# WHAT THE EXERCISE ASKS:
Please reproduce every line of the records below word for word, leaving the pictures out of your answer.
── PROVIDED MATERIAL
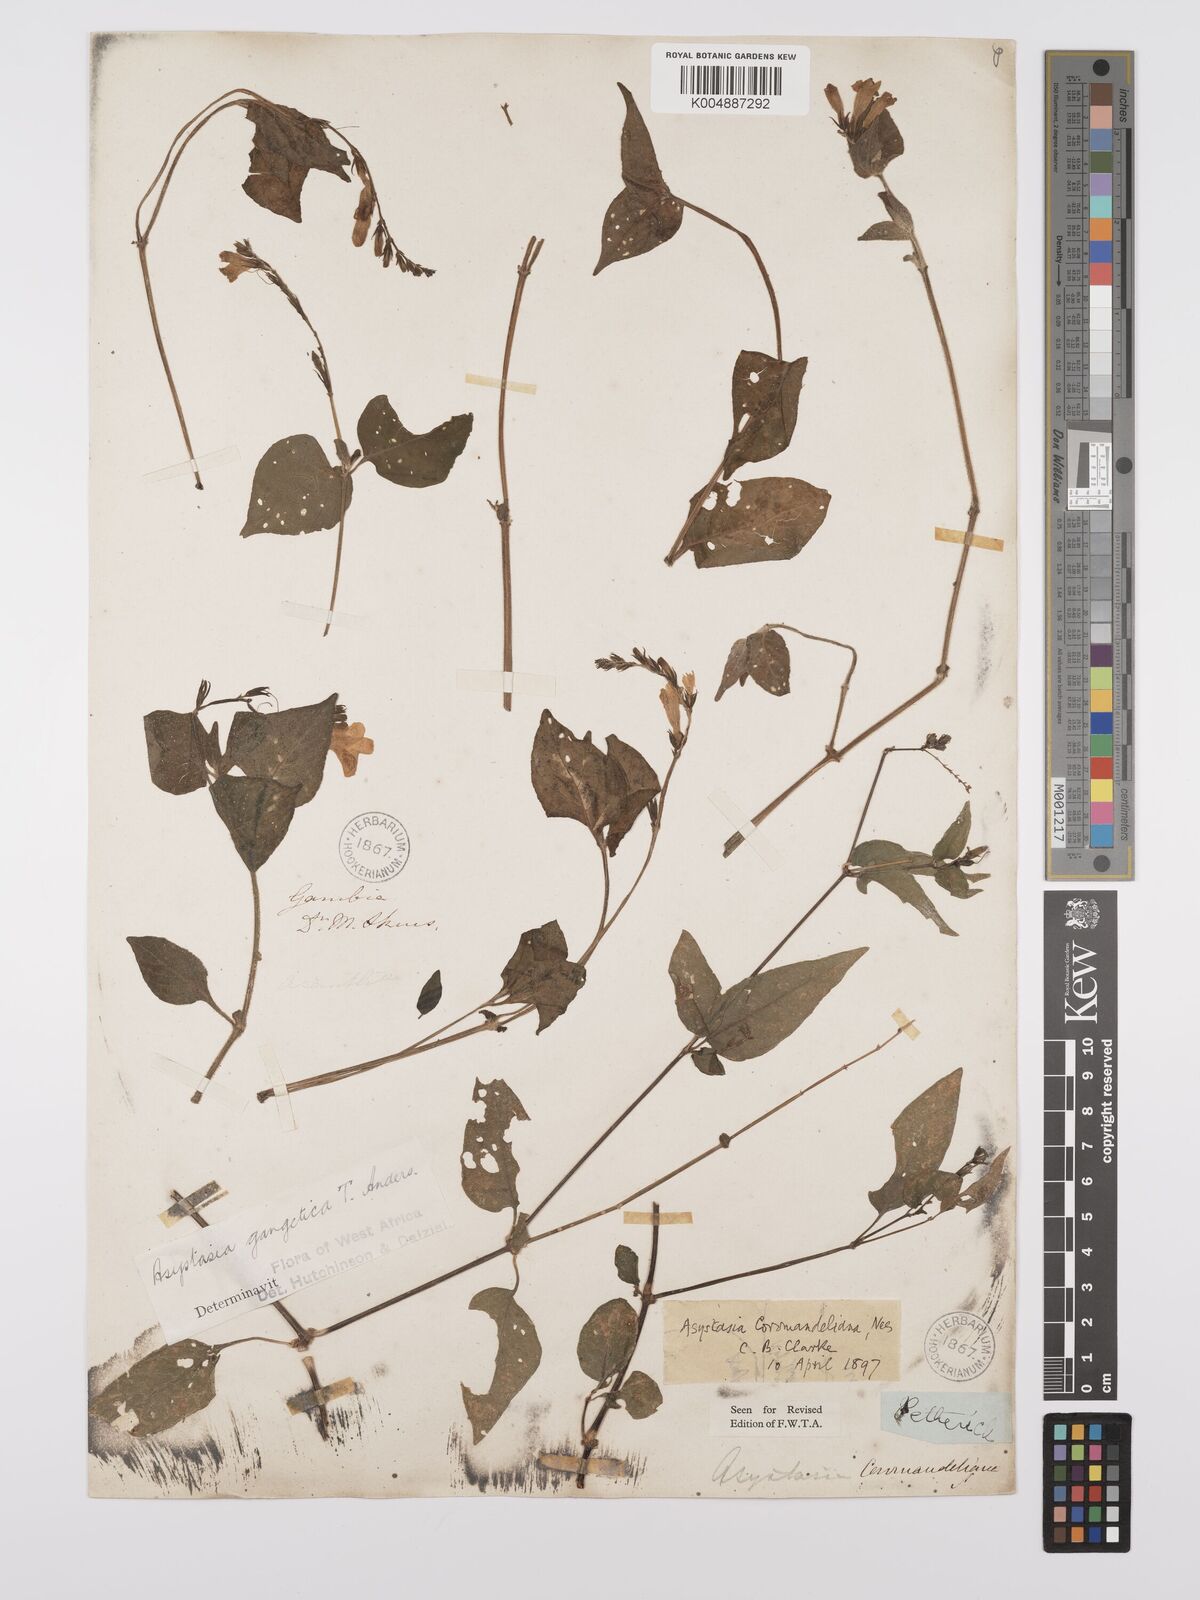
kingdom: Plantae
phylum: Tracheophyta
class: Magnoliopsida
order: Lamiales
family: Acanthaceae
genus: Asystasia
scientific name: Asystasia gangetica
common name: Chinese violet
────
# ANSWER TO THIS TASK:
kingdom: Plantae
phylum: Tracheophyta
class: Magnoliopsida
order: Lamiales
family: Acanthaceae
genus: Asystasia
scientific name: Asystasia gangetica
common name: Chinese violet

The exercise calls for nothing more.